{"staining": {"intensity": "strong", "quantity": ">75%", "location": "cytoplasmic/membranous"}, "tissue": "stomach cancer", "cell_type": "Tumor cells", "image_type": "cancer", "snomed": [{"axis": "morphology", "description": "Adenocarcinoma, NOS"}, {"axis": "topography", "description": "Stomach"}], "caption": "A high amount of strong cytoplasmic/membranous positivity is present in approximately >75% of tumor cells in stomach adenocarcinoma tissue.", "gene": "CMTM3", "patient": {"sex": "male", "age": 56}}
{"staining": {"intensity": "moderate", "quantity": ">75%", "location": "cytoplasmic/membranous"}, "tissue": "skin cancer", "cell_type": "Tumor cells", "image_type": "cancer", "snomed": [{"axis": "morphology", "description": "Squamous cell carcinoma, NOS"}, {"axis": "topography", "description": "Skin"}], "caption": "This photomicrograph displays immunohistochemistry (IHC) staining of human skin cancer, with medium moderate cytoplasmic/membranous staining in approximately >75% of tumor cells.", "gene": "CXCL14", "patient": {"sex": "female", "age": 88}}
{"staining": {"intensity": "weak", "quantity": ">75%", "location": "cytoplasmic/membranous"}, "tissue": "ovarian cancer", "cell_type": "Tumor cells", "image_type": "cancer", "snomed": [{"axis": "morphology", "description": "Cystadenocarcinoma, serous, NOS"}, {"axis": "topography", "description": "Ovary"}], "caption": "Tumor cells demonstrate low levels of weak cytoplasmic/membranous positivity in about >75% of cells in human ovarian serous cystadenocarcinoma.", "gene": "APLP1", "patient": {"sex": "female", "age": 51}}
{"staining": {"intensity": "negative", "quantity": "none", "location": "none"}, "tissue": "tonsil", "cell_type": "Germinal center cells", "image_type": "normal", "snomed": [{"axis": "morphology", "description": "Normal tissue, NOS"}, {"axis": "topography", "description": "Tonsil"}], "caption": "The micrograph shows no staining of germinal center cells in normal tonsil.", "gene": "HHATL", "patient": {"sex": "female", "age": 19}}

= = = =

## Assignment
Copy the data above in full, exactly as it reads.

## Result of the task
{"staining": {"intensity": "strong", "quantity": ">75%", "location": "cytoplasmic/membranous"}, "tissue": "stomach cancer", "cell_type": "Tumor cells", "image_type": "cancer", "snomed": [{"axis": "morphology", "description": "Adenocarcinoma, NOS"}, {"axis": "topography", "description": "Stomach"}], "caption": "A high amount of strong cytoplasmic/membranous positivity is present in approximately >75% of tumor cells in stomach adenocarcinoma tissue.", "gene": "CMTM3", "patient": {"sex": "male", "age": 56}}
{"staining": {"intensity": "moderate", "quantity": ">75%", "location": "cytoplasmic/membranous"}, "tissue": "skin cancer", "cell_type": "Tumor cells", "image_type": "cancer", "snomed": [{"axis": "morphology", "description": "Squamous cell carcinoma, NOS"}, {"axis": "topography", "description": "Skin"}], "caption": "This photomicrograph displays immunohistochemistry (IHC) staining of human skin cancer, with medium moderate cytoplasmic/membranous staining in approximately >75% of tumor cells.", "gene": "CXCL14", "patient": {"sex": "female", "age": 88}}
{"staining": {"intensity": "weak", "quantity": ">75%", "location": "cytoplasmic/membranous"}, "tissue": "ovarian cancer", "cell_type": "Tumor cells", "image_type": "cancer", "snomed": [{"axis": "morphology", "description": "Cystadenocarcinoma, serous, NOS"}, {"axis": "topography", "description": "Ovary"}], "caption": "Tumor cells demonstrate low levels of weak cytoplasmic/membranous positivity in about >75% of cells in human ovarian serous cystadenocarcinoma.", "gene": "APLP1", "patient": {"sex": "female", "age": 51}}
{"staining": {"intensity": "negative", "quantity": "none", "location": "none"}, "tissue": "tonsil", "cell_type": "Germinal center cells", "image_type": "normal", "snomed": [{"axis": "morphology", "description": "Normal tissue, NOS"}, {"axis": "topography", "description": "Tonsil"}], "caption": "The micrograph shows no staining of germinal center cells in normal tonsil.", "gene": "HHATL", "patient": {"sex": "female", "age": 19}}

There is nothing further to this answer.